More plausibly, Allan Georgia has suggested that Mark may be engaging with the Triumph, not at the level of one-to-one detail, but with its ritual logic.8
One of the great ironies of the Triumph was that the defeated victims were magnified by participation within this spectacle. To deem someone worthy of parading through the streets – to laud the triumph of Caesar over King So and So – was to recognise them as kings.
For Georgia, this ‘ritual doubling’ is exploited by Mark to navigate Jesus’ ignominious death. For Mark, Christ is the victim of Roman imperial power; he processes the streets of Jerusalem to Golgotha (a clearer allusion to the triumphal hill); yet in being considered worthy of such a procession, he was implicitly acknowledged as king.
That Mark’s readers could have understood the logic of Jesus’ procession in this way is well-supported contextually. Not only was the Triumph a huge part of the ‘mental geography’ of most Romans, the slippage between Triumphator and victim was exploited in other contemporary texts (such as the popular novel, Callirohe.) Like a victim in a Roman Triumph, Jesus was unwittingly lauded by Rome as a King.
Jesus: Victim and King
So, was Good Friday a triumph for Mark?
It is difficult to pin many of Schmidt’s parallels to the Roman Triumph specifically. Yet in a deeper sense, Mark draws on triumphal logic and cues. In Mark’s story, Golgotha became the new ‘place of the head’; the locus of a ritual where a victim of Roman power was, in being a victim, exalted. In these ways, Mark narrativised what Jesus’ followers had already imagined: that Jesus’ death was also his Triumph.

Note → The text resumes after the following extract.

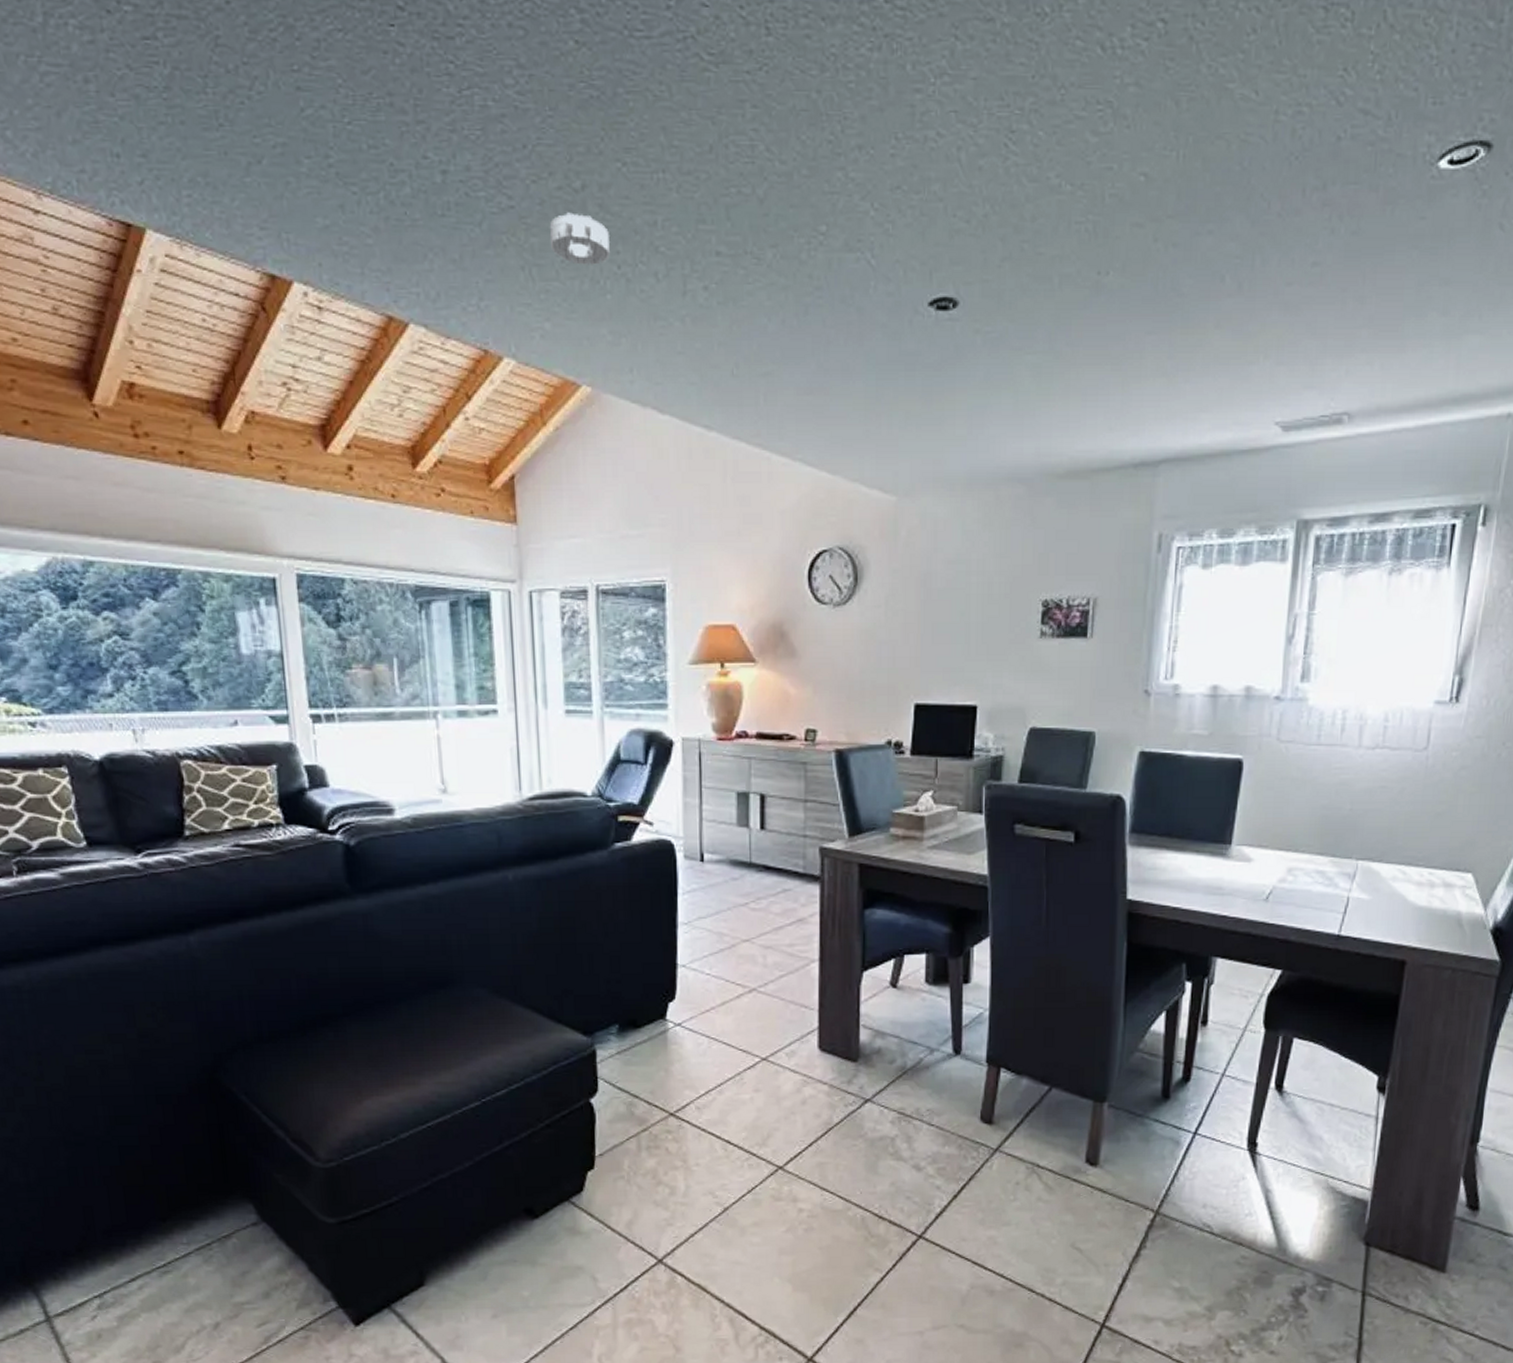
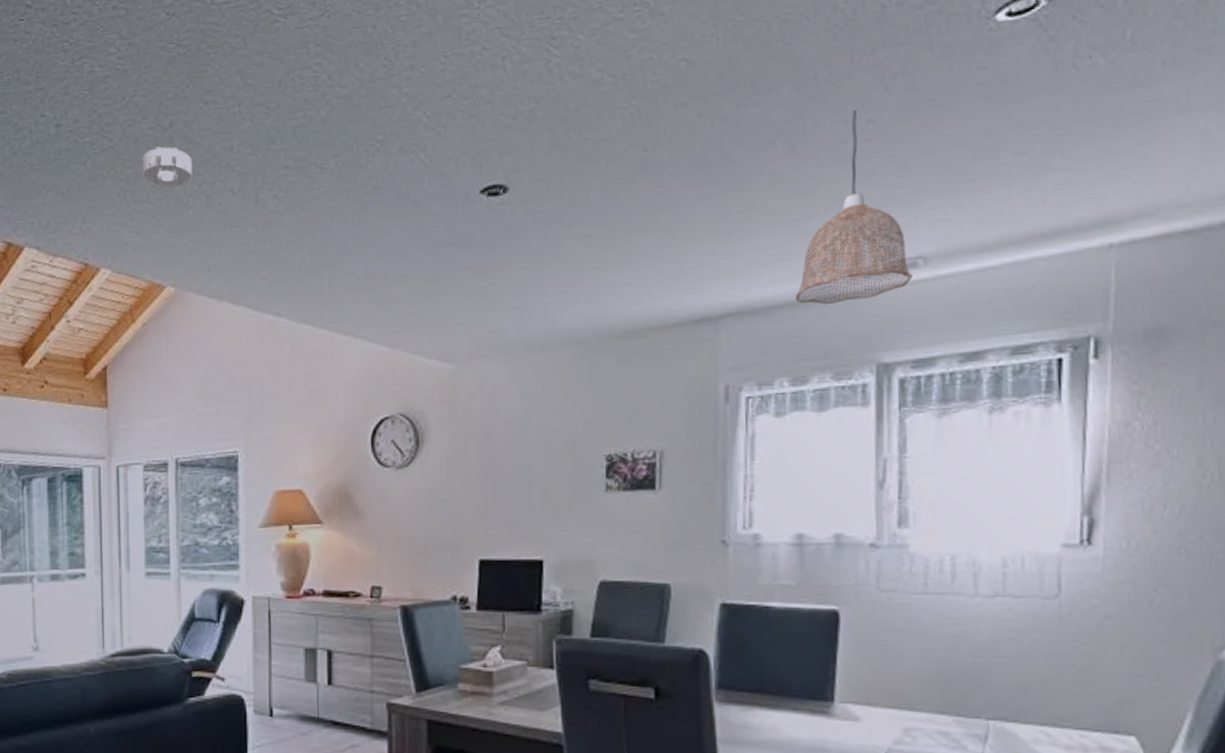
pendant lamp: none [1230,249,1337,456] -> present [795,109,913,304]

See Joel Marcus, “Crucifixion as Parodic Exaltation,” JBL 125 n.1 (2006): 73-87.
T.E. Schmidt, “Mark 15.16-32: The Crucifixion Narrative and the Roman Triumphal Procession,” NTS 41 n.1 (1995): 1-18.
See, for example, Adam Winn, Reading Mark’s Christology Under Caesar (Downers Grove, IL: IVP Academic, 2018). For criticisms of Schmidt’s original proposal, see Adela Yarbro Collins, Mark (Minneapolis, MN: Fortress Press, 2007).

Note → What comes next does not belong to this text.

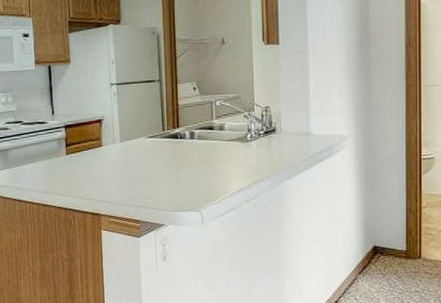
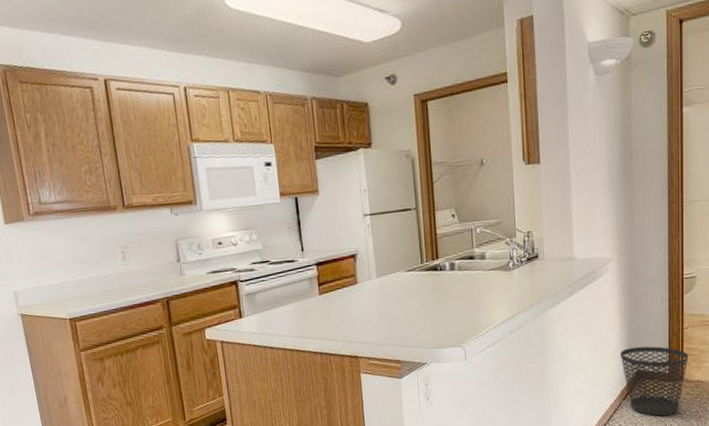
wastebasket: none [356,223,427,293] -> present [620,346,689,416]

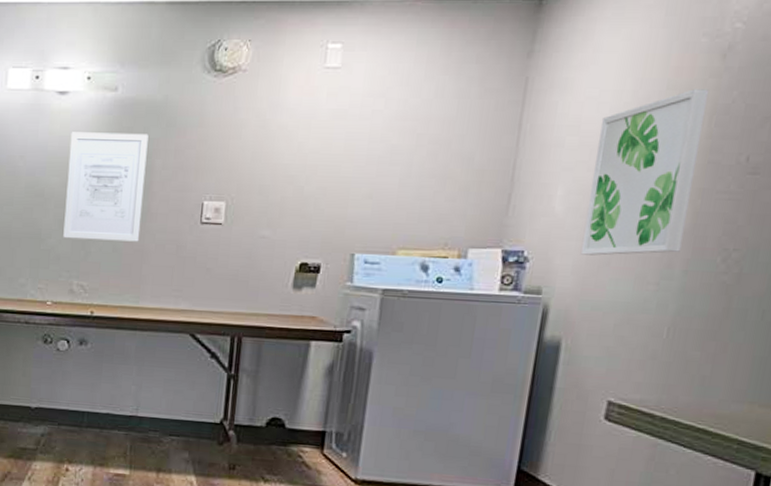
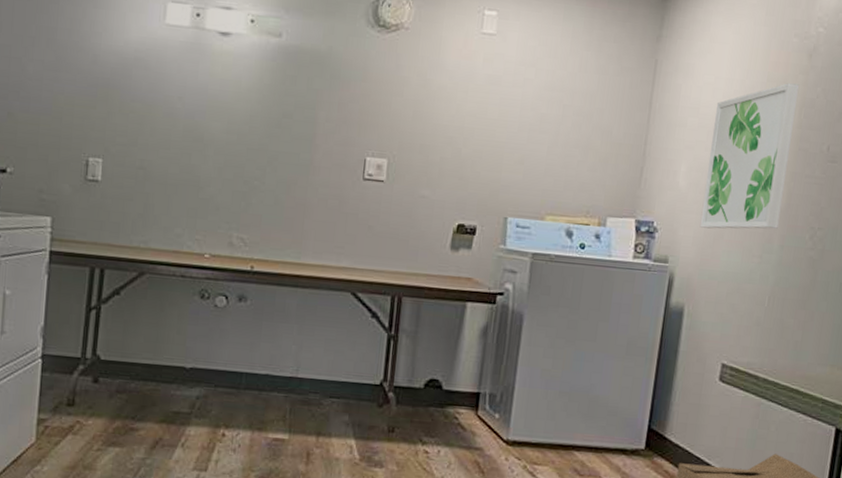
wall art: present [63,132,149,242] -> none [223,76,312,195]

See Helen K. Bond, “Paragon of Discipleship? Simon of Cyrene in the Markan Passion Narrative” in Matthew and Mark Across Perspectives: Essays in Honour of Stephen C. barton and William R. Telford, eds. Kristian A. Bendoraitis, Nijay K. Gupta, LNTS 538 (London: T&T Clark, 2016), 33-34.
Allan T. Georgia, “Translating the Triumph: Reading Mark’s Crucifixion Narrative against a Roman Ritual of Power,” JNTS 36 n.1 (2013): 22.
S.C. Stroup, “Making Memory: Ritual, Rhetoric, and Violence in the Roman Triumph” in Belief and Bloodshed, ed. J.K. Wellman (Lanham, MD: Rowan and Littlefield), 31.
Mary Beard, The Roman Triumph (Boston: Harvard University Press), 118.
Georgia, “Translating the Triumph,” 17-38.
Thank you, John, for a useful and balanced presentation.
Ironic reversal and/or the deceptive nature of outward appearance is a theme in the gospels. Save your life by losing it, humble yourself to be exalted. In a broad sense (though not in fine detail) what appeared to be Jesus’s defeat is being presented as key to his victory. Bringing other NT streams to bear on Mark is appropriate. The “triumph” of Col 2:13-15 is relevant. In John’s gospel, “lifting up” (quasi-triumphant language) is applied to the crucifixion (3:14; 8:28). “If I am lifted up from the earth I will draw all men to myself,” points toward crucifixion as well as resurrection and ascension, recalling that “all the earth” came to Solomon after Yahweh raised him up with wealth and wisdom (1 Kgs 4:34). Paul’s gospel glorified Jesus as having been crucified (Gal 3:1), not just as reigning at God’s right hand.
Also, another way of looking at the significance of Golgotha is to remember that the skull is a near-universal symbol of human death, since it is the part of the human skeleton most easily distinguished from that of animals. Jesus being fixed up above “skull ground” can be seen as a token of death being placed under his feet (1 Cor 15:26-27a).